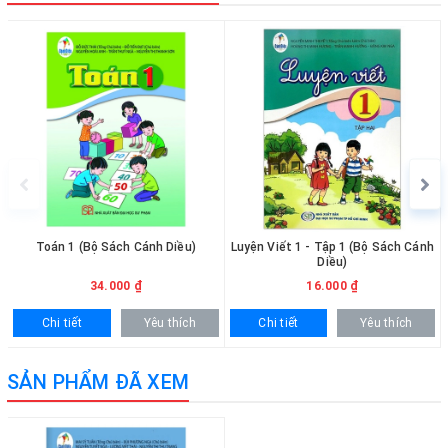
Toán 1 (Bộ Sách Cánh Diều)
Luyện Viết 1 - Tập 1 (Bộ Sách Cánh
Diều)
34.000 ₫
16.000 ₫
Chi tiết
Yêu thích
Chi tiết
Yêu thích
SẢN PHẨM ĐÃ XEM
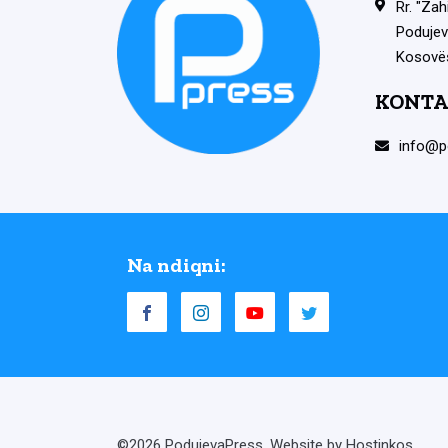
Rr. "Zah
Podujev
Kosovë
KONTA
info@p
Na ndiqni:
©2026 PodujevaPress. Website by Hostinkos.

......

WORK REQUIRED
Return each line above that contains the string "Sách". Case counts.

WORKED SOLUTION
Toán 1 (Bộ Sách Cánh Diều)
Luyện Viết 1 - Tập 1 (Bộ Sách Cánh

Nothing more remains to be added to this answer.